> Edit: Upon further discussion in the replies, with many good points being made, I realized my real question should have been: why do some sites set password parameter limitations? I should be able to input a 25-character complex passphrase with letters, numbers, special characters if i want whether it’s for my Netflix account or Bank account. What I don’t understand is my bank being like, “Nah, you can only use 12 characters, and you can’t use @“. That’s my frustration, and was more my questions because I figured there was a technical reason behind it likely.

Sometimes there are technical reasons. For instance it’s going into some sort of SQL query, and they want to make sure it won’t screw it up somehow. I can expand on this if you like.

Sometimes it’s customer service. You don’t want to deal with people who set up their password on a Russian system and now can’t figure out how to type that on a Mac with a Spanish keyboard. The same goes for unusual characters. On some layouts it’s very easy to get an € or a £. On others you’d have a hard time. So forbidding anything strange reduces the likelihood of somebody running into such issues.

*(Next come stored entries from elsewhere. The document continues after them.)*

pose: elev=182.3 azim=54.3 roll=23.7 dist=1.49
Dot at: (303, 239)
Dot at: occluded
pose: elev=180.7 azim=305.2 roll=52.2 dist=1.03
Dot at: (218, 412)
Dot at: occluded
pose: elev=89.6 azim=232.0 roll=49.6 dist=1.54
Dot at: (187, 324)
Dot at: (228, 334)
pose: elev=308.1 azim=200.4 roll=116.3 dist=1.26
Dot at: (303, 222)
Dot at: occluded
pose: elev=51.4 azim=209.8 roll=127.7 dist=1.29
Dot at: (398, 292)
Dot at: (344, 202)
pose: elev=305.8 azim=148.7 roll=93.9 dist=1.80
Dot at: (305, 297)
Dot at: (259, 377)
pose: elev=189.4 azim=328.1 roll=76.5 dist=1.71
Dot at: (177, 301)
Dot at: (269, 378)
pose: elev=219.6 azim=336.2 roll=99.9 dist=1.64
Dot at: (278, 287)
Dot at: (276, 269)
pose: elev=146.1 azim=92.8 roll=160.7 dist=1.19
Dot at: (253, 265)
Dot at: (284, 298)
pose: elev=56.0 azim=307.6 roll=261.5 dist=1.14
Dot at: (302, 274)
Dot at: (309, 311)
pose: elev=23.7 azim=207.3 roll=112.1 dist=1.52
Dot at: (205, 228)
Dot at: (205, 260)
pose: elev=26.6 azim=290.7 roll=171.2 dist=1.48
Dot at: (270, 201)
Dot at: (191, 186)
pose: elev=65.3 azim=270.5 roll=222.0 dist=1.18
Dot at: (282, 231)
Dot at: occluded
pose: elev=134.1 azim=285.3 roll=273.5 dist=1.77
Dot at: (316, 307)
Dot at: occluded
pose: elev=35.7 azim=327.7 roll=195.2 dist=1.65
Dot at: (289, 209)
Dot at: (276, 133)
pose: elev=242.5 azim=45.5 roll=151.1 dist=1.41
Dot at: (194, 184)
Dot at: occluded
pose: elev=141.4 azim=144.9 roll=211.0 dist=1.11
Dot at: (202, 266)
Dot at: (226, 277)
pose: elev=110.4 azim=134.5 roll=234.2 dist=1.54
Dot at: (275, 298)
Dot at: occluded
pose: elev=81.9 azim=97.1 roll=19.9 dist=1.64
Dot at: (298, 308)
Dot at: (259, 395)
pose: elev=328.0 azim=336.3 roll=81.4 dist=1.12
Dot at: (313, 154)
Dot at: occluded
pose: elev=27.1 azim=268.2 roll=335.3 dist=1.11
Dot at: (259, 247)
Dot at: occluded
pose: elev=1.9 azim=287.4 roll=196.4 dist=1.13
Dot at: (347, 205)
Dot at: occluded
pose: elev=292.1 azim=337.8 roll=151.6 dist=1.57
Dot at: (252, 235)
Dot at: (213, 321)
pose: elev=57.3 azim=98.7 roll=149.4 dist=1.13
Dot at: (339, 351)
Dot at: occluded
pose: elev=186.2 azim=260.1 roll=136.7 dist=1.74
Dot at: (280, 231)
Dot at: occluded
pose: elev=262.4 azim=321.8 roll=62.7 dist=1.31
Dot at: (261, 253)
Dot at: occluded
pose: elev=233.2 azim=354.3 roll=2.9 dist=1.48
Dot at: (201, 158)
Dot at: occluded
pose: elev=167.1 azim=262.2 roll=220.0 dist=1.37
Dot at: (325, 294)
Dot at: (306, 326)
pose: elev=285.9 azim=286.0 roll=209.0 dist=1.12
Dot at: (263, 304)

Sometimes it’s some ancient system sitting in the middle that hasn’t been updated in the last 3 decades, and so you have to play by its rules.

And often times it’s just some random standard or “best practice” that’s been inherited from somewhere else and nobody bothered to think about much. The dev just had it burned in their brain that passwords top out at 8 characters on some earlier project, so 8 characters is what gets written into new code.